Matching paths to graph using branch & bound

Question

I am working on an approximate matching problem, where I have a set of paths in an unknown graph (A) and a partial graph (B), where B is incrementally generated and growing.

The problem is to match the edges in the paths to the graph B, while preserving the ordering of edges across the paths & graph. In my problem, the graph nodes are immaterial and the edges have non-unique labels upon which matching is performed. Also, the paths to be matched can have arbitrary edges added/deleted while matching is to the graph B. If I am not satisfied with the current solution, I can query an oracle, that gives me a more complete (bigger) graph (that's what I mean by growing) but I want to minimize the queries as the graph can potentially be infinite.

Answer 1

I tried to lookup standard solutions from assignment and graph isomorphism but didn’t find anything similar. So, here is a solution I came up with:

1. I am using a branch and bound algorithm to match every edge in the paths to every edge in the graph (M X N table). For each possible assignment, I am keeping track of which other assignments are possible containing with the particular assignment
2. The bounding condition (& feasibility) is defined by the same ordering of the edges in the graph as it is in the paths. Also, two paths cannot be mapped such that they violate each others ordering.
3. If we are not happy with this solution, we can query the oracle, get a bigger graph and repeat 1 & 2. Otherwise, the technique outputs the possible edge mappings.

I am not sure if my solution still falls under branch & bound algorithms, as it no longer follows the standard branch & bound tree structure. Also, it would be great if anyone can point out optimizations or a better way to do this.

Note: At every iteration, N changes and the table grows horizontally. The biggest inefficiency is in step #2, which needs to be recomputed at every stage for safety (e.g., a loop being added in the graph invalidates previous solutions)

--*--

What you will do:
1: In the thread on matching paths to a graph, which step is called the biggest inefficiency?
2: Translate this sentence from the thread on matching paths to a graph into Spanish: "Also, two paths cannot be mapped such that they violate each others ordering."
3: Write out the part of the thread on matching paths to a graph that opens with the words containing "Matching paths to" and closes with "potentially be infinite.".

--*--

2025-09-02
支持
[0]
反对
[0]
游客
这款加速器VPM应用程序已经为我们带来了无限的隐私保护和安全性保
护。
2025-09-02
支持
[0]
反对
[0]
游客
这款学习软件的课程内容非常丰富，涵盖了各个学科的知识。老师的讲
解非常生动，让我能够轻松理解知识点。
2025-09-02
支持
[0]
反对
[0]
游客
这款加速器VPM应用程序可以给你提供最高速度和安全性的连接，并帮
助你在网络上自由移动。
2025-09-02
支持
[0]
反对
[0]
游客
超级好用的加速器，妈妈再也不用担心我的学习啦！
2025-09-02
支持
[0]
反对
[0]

--*--

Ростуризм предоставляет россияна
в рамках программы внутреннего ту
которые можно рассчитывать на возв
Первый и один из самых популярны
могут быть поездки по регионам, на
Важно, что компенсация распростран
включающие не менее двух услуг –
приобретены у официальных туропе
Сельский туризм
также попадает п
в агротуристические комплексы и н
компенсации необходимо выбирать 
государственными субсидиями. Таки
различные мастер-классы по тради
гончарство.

--*--

Responses to the tasks:
1: Step #2, which has to be recomputed at every stage.

2: Además, no se pueden asignar dos caminos de manera que violen el orden el uno del otro.

3:
Matching paths to graph using branch & bound

Question

I am working on an approximate matching problem, where I have a set of paths in an unknown graph (A) and a partial graph (B), where B is incrementally generated and growing.

The problem is to match the edges in the paths to the graph B, while preserving the ordering of edges across the paths & graph. In my problem, the graph nodes are immaterial and the edges have non-unique labels upon which matching is performed. Also, the paths to be matched can have arbitrary edges added/deleted while matching is to the graph B. If I am not satisfied with the current solution, I can query an oracle, that gives me a more complete (bigger) graph (that's what I mean by growing) but I want to minimize the queries as the graph can potentially be infinite.